1. L’AMOUR QU’IL NOUS RESTE de Hlynur Palmason
Après le chef-d’œuvre qu’était Godland, Hlynur Palmason m’a encore une nouvelle fois séduit avec ce regard tendre et singulier sur le divorce, loin de tout pathos attendu.
Il dresse le portrait d’une nature islandaise sublime et imprévisible qui accompagne et reflète les émotions d’une famille en pleine recomposition. Ce film m’a cueilli par cette idée que l’amour ne disparaît pas avec la fin d’un couple, mais se transforme. Les touches d’humour absurde et de surréalisme empêchent toute mièvrerie et donnent au film une saveur unique dont je ne peux m’empêcher de tomber amoureux.
2. MAGELLAN de Lav Diaz
Lav Diaz — à travers la lenteur, les plans étirés et le huis clos maritime — déconstruit magistralement le mythe héroïque de Magellan pour en faire le portrait glaçant d’une obsession coloniale et religieuse. Le regard indigène, notamment celui d’Enrique de Malacca — l’esclave et l’interprète de Magellan — vient fissurer le récit officiel et met à nu les rouages d'une entreprise impériale et mercantile, où le christianisme n’est qu’un alibi. La folie d’une conquête où foi, pouvoir et avidité se confondent.
3. UN POÈTE de Simón Mesa Soto
Ce film m’a séduit par sa délicatesse et son ironie douce-amère sur la place de l’art et de la poésie dans un monde indifférent. Simón Mesa Soto arrive à capter avec justesse les humiliations, les doutes et les petites victoires d’un personnage chaplinesque à la fois touchant, maladroit et burlesque. Le film oscille constamment entre mélancolie et humour, sans jamais juger son protagoniste. Une œuvre modeste en apparence mais d’une grande humanité.

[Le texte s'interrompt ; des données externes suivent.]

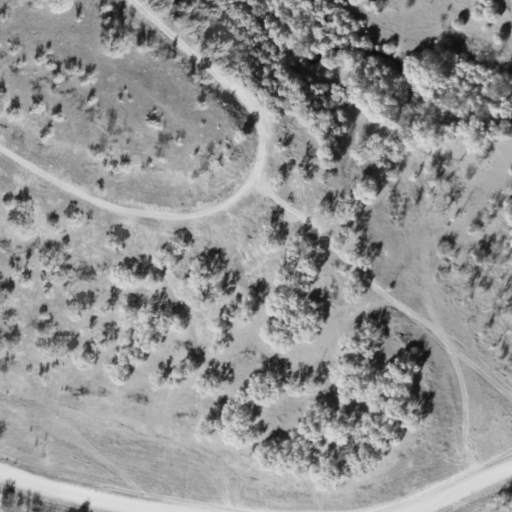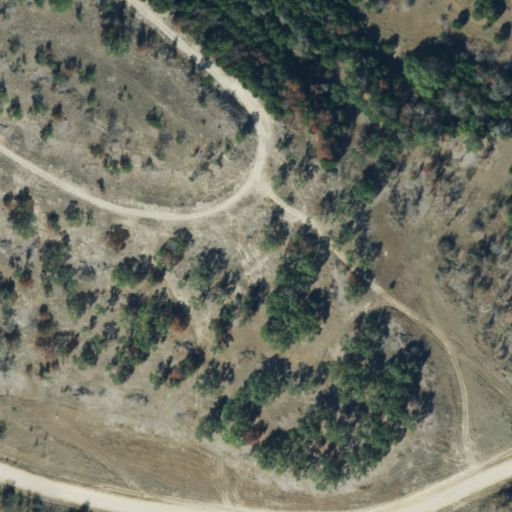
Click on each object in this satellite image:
road: (257, 507)
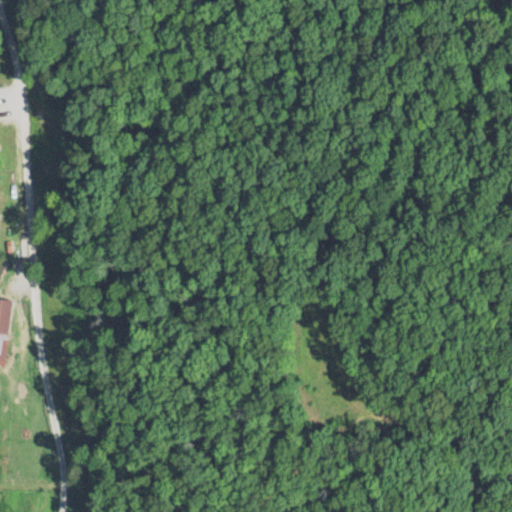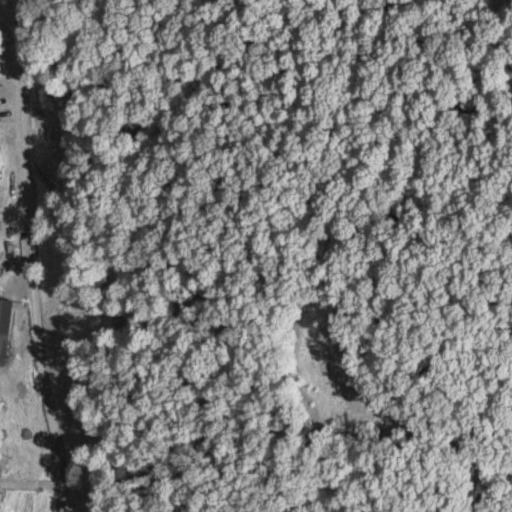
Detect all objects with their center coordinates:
road: (39, 267)
building: (6, 328)
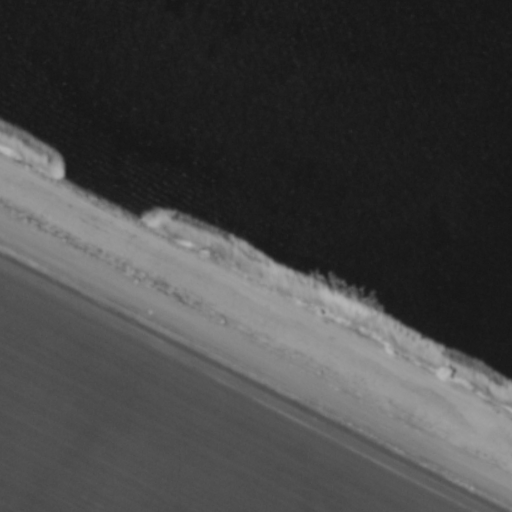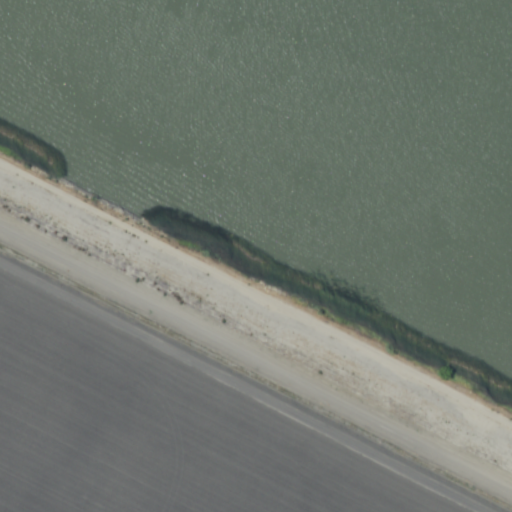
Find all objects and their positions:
crop: (217, 357)
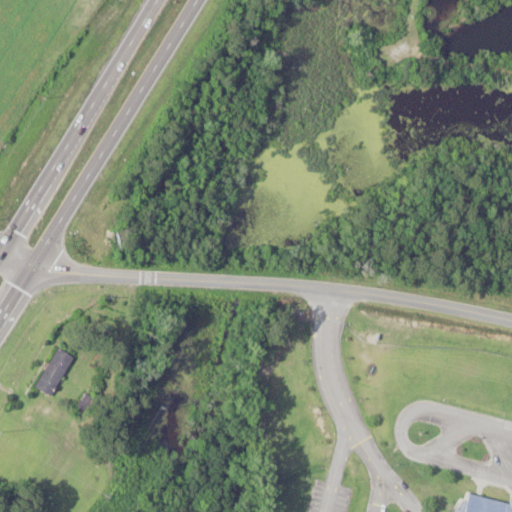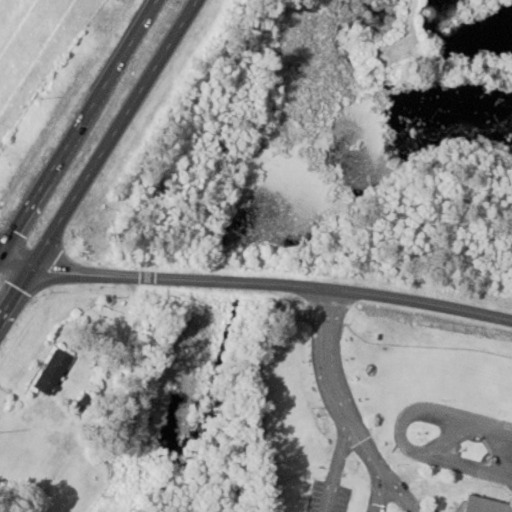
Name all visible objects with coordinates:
road: (77, 126)
road: (97, 159)
road: (257, 281)
building: (49, 372)
road: (405, 432)
road: (454, 438)
parking lot: (499, 444)
road: (387, 469)
road: (384, 492)
parking lot: (332, 498)
parking lot: (378, 502)
building: (482, 504)
building: (485, 505)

4. SOUNDTRACK TO A COUP D’ÉTAT de Johan Grimonprez
Fascinant. Oui, ce film m’a fasciné par son montage virtuose qui mêle histoire politique, jazz et cinéma d’archives avec une précision rythmique de jazzman. Johan Grimonprez transforme un épisode géopolitique majeur — mis sous silence par les médias et politiques occidentaux — en une véritable expérience sensorielle. Les images, portées par la pulsation musicale, se répondent, s’entrechoquent et produisent du sens par collision. La musique devient un outil de résistance, mais aussi de manipulation, et révèle les liens troubles entre culture et pouvoir.

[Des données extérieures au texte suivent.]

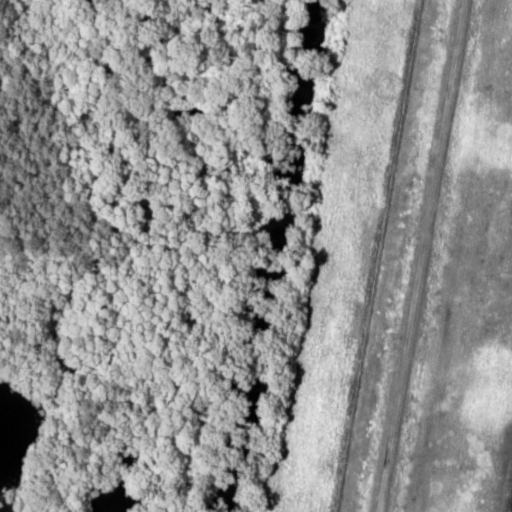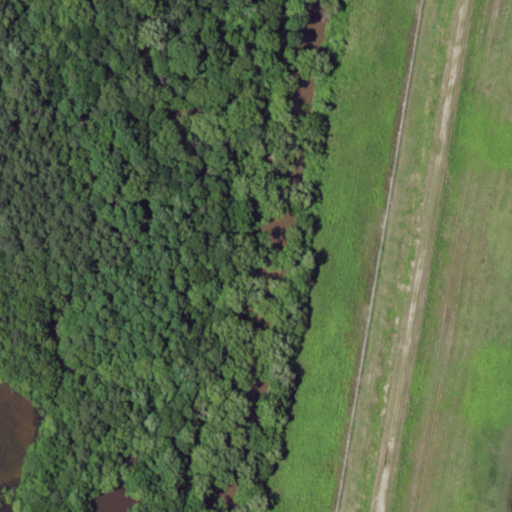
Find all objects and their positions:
river: (266, 255)
airport: (445, 284)
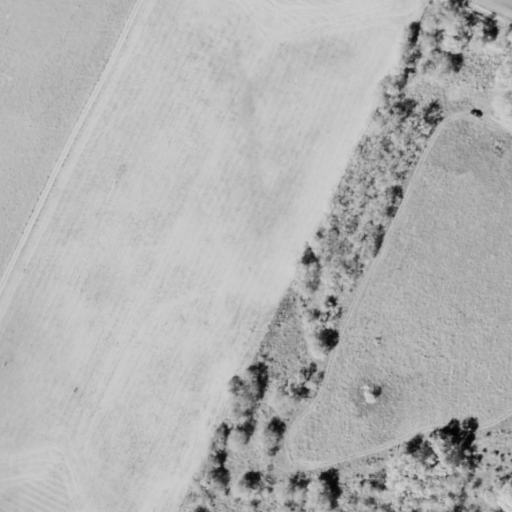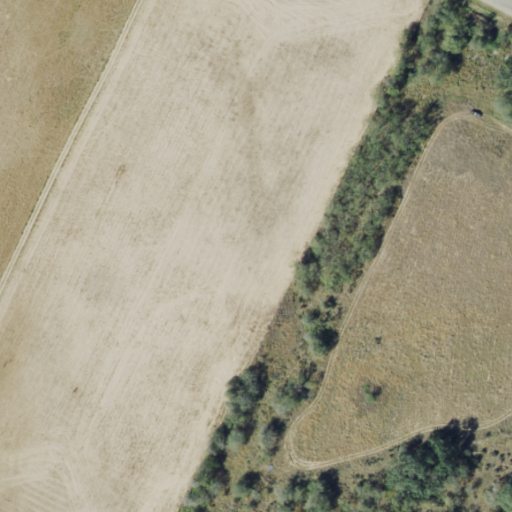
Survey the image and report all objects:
road: (502, 4)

5. UN SIMPLE ACCIDENT de Jafar Panahi
Panahi signe de sa main un film d’une simplicité trompeuse — les moyens de réalisation étaient limités — où chaque geste et chaque silence sont chargés de tension politico-morale. À travers une situation en apparence banale, il interroge la responsabilité individuelle, la culpabilité et la possibilité du choix dans un monde contraint par la dictature. J’ai été frappé par la précision de la mise en scène et par la force politique qui se dégage sans jamais être appuyée. Une Palme d’Or politique.

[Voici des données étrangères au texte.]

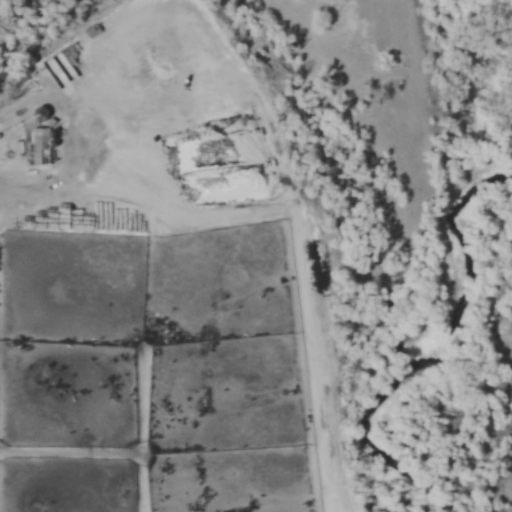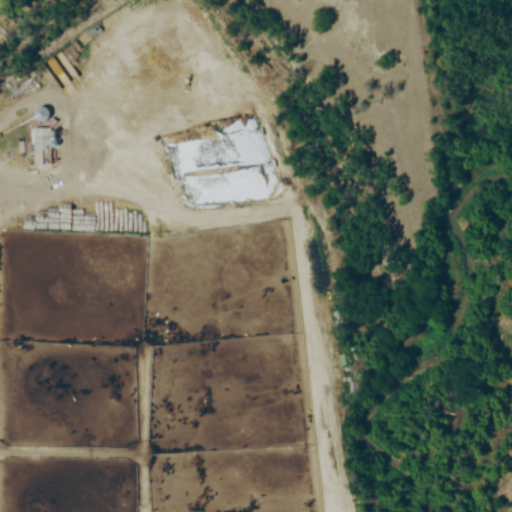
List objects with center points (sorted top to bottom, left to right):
building: (41, 141)
building: (43, 147)
road: (26, 174)
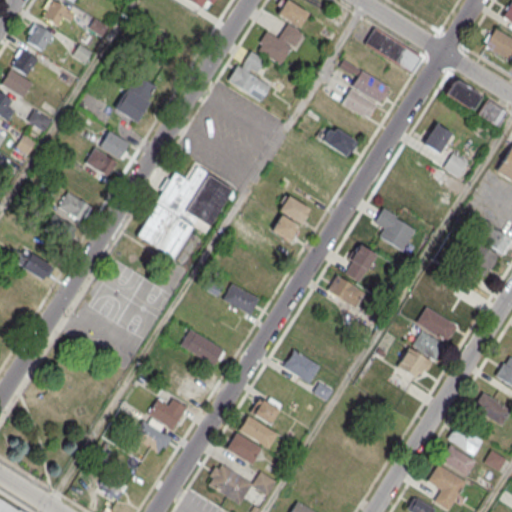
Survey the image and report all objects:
building: (72, 0)
building: (70, 1)
road: (364, 1)
building: (199, 2)
building: (200, 2)
road: (7, 11)
building: (55, 11)
building: (290, 12)
building: (54, 14)
building: (508, 14)
road: (449, 16)
road: (478, 23)
building: (36, 36)
building: (39, 39)
building: (498, 42)
building: (278, 43)
building: (499, 44)
building: (391, 49)
road: (434, 49)
building: (391, 51)
building: (23, 60)
building: (23, 63)
building: (248, 75)
building: (14, 82)
building: (364, 83)
building: (15, 84)
building: (363, 93)
building: (462, 93)
building: (134, 97)
building: (3, 104)
building: (357, 104)
building: (5, 105)
road: (66, 106)
building: (491, 112)
building: (38, 119)
parking lot: (230, 134)
building: (435, 137)
building: (1, 138)
building: (336, 139)
building: (435, 139)
building: (113, 144)
building: (99, 162)
building: (454, 164)
building: (454, 165)
building: (506, 166)
building: (317, 174)
road: (116, 184)
road: (124, 197)
building: (72, 206)
building: (292, 208)
building: (181, 210)
building: (248, 226)
building: (56, 227)
building: (283, 227)
building: (392, 228)
building: (392, 230)
building: (485, 251)
road: (204, 253)
road: (313, 256)
building: (30, 262)
building: (357, 262)
building: (344, 291)
building: (428, 296)
building: (239, 297)
road: (387, 315)
building: (435, 324)
building: (200, 346)
building: (418, 355)
building: (300, 365)
park: (83, 369)
building: (179, 384)
building: (321, 390)
road: (441, 400)
building: (263, 408)
building: (490, 408)
building: (165, 411)
building: (256, 431)
building: (150, 435)
building: (463, 439)
building: (242, 447)
building: (139, 452)
building: (457, 460)
building: (493, 460)
building: (236, 482)
building: (238, 482)
road: (43, 484)
building: (444, 485)
building: (111, 486)
road: (496, 487)
road: (29, 492)
road: (15, 502)
parking lot: (196, 503)
building: (3, 506)
building: (418, 506)
building: (299, 507)
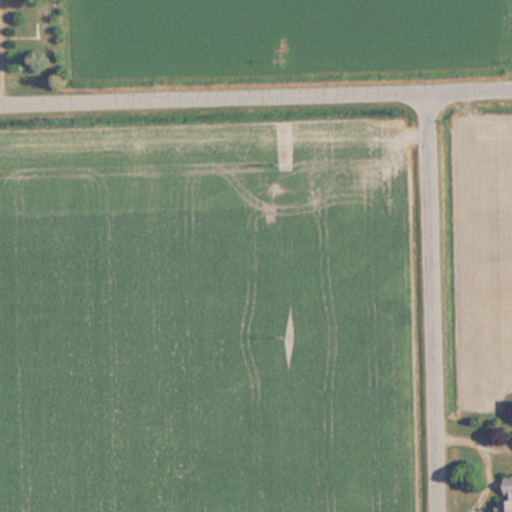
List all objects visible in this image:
building: (43, 24)
road: (256, 96)
road: (430, 302)
building: (507, 499)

6. RADIO PRAGUE de Jiří Mádl
Radio Prague m’a marqué par un regard précis et bien documenté sur le rôle des médias tchèques en mai 1968, à la veille du Printemps de Prague. Le film restitue la tension politique et morale d’une époque charnière, sans jamais sacrifier l’émotion. J’ai aimé la manière dont il rend hommage au courage collectif, à la parole libre et à ceux qui refusent le silence face à la censure.
7. LE TEMPS DES MOISSONS de Huo Meng
Le Temps des moissons — Ours d’Argent à la Berlinale 2025 — est bouleversant par la douceur avec laquelle il filme une violence immense, celle d’un monde rural en Chine au début des années 1990, en train de disparaître en raison de la révolution technologique. À hauteur d’enfant, Huo Meng observe sans jamais forcer la pitié, la fragmentation des liens familiaux, la solidarité entre agriculteurs, et l’impact brutal de la modernisation et du contrôle politique sur des vies simples dont l’existence tourne autour d’un rapport intime avec la terre. Les plans longs, la lumière naturelle, le rythme des saisons et les silences donnent au film cette dimension émotionnelle à couper le souffle. C’est un film qui ne cherche pas à démontrer mais à faire ressentir. Un adieu discret, profondément humain, à un mode de vie condamné.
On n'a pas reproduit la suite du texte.